La fogata extinta se había hecho en un hoyo profundo, al abrigo de la brisa marina y armada de un modo que pudiera servir para dar calor. Al igual que todos los perfectos de la ciudad, los rebeldes siempre daban más importancia a la luz que al calor a la hora de hacer un fuego, que dejaban arder de manera despreocupada. Sin embargo, aquella hoguera sin duda había sido obra de unas manos expertas.
Tally vislumbró algo blanco entre los restos de ceniza, y procedió a cogerlo con sumo cuidado.
Se trataba de un hueso, de una longitud similar a la de su mano. Ignoraba a qué especie pertenecía, pero tenía unas pequeñas hendiduras allí por donde los dientes de un humano lo habían roído hasta la médula.
A Tally le era imposible imaginar a unos críos de ciudad comiendo carne tras pasar tan solo un par de semanas en el exterior. Ni siquiera la gente del Humo tenía por costumbre cazar para comer; criaban pollos y conejos, pero no animales tan grandes como aquel del que debía haber salido semejante hueso. Y los dientes habían dejado un sinfín de marcas irregulares, por lo que cabía deducir que la persona en cuestión no había ido mucho al dentista. Seguro que el artífice de aquella hoguera había sido alguno de los habitantes del pueblo de Andrew.
Un escalofrío le recorrió el cuerpo. Los aldeanos que había conocido consideraban a los intrusos enemigos, como animales a los que había que cazar y matar. Y los perfectos habían dejado de ser «dioses» para ellos.
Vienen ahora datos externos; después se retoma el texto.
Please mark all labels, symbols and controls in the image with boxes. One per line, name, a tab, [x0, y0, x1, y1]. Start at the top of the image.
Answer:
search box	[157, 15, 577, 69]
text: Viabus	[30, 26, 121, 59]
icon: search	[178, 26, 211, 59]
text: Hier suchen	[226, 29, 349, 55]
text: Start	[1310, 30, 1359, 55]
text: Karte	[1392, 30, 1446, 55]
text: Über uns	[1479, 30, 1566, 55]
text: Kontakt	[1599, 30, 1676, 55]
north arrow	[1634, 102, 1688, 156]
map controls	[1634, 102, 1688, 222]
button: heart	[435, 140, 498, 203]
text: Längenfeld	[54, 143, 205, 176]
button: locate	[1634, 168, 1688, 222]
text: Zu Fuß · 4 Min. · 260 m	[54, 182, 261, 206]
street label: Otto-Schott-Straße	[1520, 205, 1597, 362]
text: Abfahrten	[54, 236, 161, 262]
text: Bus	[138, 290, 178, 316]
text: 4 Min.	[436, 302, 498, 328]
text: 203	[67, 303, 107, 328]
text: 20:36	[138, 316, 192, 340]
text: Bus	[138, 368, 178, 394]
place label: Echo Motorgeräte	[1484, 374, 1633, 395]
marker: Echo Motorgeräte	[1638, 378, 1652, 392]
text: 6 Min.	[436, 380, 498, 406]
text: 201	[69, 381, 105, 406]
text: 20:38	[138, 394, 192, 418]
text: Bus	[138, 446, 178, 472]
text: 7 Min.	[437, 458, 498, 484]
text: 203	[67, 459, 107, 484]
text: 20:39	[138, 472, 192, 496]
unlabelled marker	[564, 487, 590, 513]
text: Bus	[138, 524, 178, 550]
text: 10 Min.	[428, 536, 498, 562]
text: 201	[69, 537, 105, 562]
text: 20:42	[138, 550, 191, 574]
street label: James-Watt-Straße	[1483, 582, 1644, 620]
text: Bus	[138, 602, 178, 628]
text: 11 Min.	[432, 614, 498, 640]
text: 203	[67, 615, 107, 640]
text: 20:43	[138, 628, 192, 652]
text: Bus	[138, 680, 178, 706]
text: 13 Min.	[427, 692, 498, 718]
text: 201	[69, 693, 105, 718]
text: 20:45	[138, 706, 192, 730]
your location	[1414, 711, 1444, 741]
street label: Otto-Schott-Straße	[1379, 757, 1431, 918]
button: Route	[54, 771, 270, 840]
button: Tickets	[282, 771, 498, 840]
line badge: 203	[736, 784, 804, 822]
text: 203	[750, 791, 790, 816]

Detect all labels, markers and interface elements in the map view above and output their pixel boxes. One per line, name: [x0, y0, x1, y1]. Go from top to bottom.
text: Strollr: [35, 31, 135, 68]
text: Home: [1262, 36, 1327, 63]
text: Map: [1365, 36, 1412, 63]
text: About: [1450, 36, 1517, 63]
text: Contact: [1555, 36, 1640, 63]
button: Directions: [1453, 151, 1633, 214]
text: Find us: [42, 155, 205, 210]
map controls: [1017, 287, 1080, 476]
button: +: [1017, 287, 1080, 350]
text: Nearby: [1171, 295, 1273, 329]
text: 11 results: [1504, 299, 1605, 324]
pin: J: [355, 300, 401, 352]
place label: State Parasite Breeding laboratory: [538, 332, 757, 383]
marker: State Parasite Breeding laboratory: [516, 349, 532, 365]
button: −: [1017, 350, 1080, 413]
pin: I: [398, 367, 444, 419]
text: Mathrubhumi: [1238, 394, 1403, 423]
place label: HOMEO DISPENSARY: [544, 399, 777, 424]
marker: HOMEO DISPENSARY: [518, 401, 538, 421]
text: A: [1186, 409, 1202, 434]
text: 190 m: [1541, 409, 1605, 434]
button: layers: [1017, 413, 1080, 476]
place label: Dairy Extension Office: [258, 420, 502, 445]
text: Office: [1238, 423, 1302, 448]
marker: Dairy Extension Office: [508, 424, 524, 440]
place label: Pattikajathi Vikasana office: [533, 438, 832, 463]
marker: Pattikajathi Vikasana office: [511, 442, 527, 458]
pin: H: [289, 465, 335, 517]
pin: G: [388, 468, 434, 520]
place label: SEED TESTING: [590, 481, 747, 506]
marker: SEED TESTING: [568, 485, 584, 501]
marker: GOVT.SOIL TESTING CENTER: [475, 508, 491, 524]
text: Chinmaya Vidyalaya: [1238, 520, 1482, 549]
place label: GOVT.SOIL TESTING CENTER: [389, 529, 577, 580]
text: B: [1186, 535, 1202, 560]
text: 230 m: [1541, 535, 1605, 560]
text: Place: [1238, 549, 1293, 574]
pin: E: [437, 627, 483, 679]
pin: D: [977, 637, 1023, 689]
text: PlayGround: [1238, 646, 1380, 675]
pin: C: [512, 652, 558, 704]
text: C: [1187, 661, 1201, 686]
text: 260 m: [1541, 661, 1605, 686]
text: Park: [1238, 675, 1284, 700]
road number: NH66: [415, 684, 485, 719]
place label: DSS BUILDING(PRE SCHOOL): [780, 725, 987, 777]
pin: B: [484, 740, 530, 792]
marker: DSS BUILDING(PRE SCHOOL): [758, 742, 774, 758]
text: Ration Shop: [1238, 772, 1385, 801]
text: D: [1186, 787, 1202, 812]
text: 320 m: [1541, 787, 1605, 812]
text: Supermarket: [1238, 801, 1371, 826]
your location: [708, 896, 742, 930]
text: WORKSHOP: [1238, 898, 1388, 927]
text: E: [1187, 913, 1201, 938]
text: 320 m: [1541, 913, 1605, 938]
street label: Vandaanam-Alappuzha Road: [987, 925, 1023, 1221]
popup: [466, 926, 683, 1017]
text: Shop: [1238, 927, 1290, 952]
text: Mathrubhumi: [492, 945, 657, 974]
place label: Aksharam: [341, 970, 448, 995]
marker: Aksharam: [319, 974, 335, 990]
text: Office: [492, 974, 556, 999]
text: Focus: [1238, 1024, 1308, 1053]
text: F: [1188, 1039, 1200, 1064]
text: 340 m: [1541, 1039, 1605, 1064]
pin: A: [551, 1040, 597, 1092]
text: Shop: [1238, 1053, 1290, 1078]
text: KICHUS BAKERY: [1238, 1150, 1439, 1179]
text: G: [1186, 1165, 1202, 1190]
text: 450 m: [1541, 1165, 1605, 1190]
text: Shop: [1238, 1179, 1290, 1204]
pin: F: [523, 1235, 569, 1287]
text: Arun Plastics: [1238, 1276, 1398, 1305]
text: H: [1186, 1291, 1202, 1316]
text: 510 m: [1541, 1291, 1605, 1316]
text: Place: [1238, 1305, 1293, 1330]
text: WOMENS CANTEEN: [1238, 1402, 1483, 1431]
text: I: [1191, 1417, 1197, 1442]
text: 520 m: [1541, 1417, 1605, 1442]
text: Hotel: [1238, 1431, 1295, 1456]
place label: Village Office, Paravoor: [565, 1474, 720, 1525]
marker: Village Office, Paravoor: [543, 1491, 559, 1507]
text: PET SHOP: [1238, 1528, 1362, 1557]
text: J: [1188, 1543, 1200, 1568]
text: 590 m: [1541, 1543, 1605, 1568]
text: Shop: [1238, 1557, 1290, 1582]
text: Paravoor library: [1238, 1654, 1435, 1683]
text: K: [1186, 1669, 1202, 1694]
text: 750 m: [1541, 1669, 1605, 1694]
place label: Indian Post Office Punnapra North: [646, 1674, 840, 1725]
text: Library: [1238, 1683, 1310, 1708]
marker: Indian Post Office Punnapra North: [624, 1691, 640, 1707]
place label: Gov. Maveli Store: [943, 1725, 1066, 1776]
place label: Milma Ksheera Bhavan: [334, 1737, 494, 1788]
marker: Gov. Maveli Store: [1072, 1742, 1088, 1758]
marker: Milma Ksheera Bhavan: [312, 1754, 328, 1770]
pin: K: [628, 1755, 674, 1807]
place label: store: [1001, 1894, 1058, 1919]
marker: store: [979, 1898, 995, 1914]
Tally se preguntó cómo se sentirían al descubrir que habían vivido toda su vida dentro de un experimento, y que sus hermosos dioses no eran más que seres humanos.
De repente, pensó en la posibilidad de que a alguno de los nuevos aliados del Humo se le pasara por la cabeza en algún momento vengarse de los perfectos de la ciudad.
Tally hizo un gesto de negación con la cabeza. La gente del Humo había depositado en Andrew la suficiente confianza como para que se encargara de guiar a los fugitivos hasta allí, y seguro que los otros aldeanos que habían reclutado no serían unos maniacos homicidas.
Pero ¿y si otros miembros del poblado habían aprendido a escapar de los «hombrecillos» que custodiaban sus fronteras?
Pese a que el amanecer se acercaba, Tally se mantuvo despierta, sin molestarse en echarse una de sus cabezadas. Como de costumbre, se dedicó a observar el cielo por si detectaba indicios de la presencia de un aerovehículo, sin olvidar que también podían aproximarse a los acantilados desde el interior, una zona que no dejó de vigilar con los infrarrojos a máxima potencia. Aquel desagradable ruido que había comenzado a hacerle el estómago al ver el montón de pescado podrido no se le llegó a ir del todo en ningún momento.
Tres horas después de que saliera el sol aparecieron.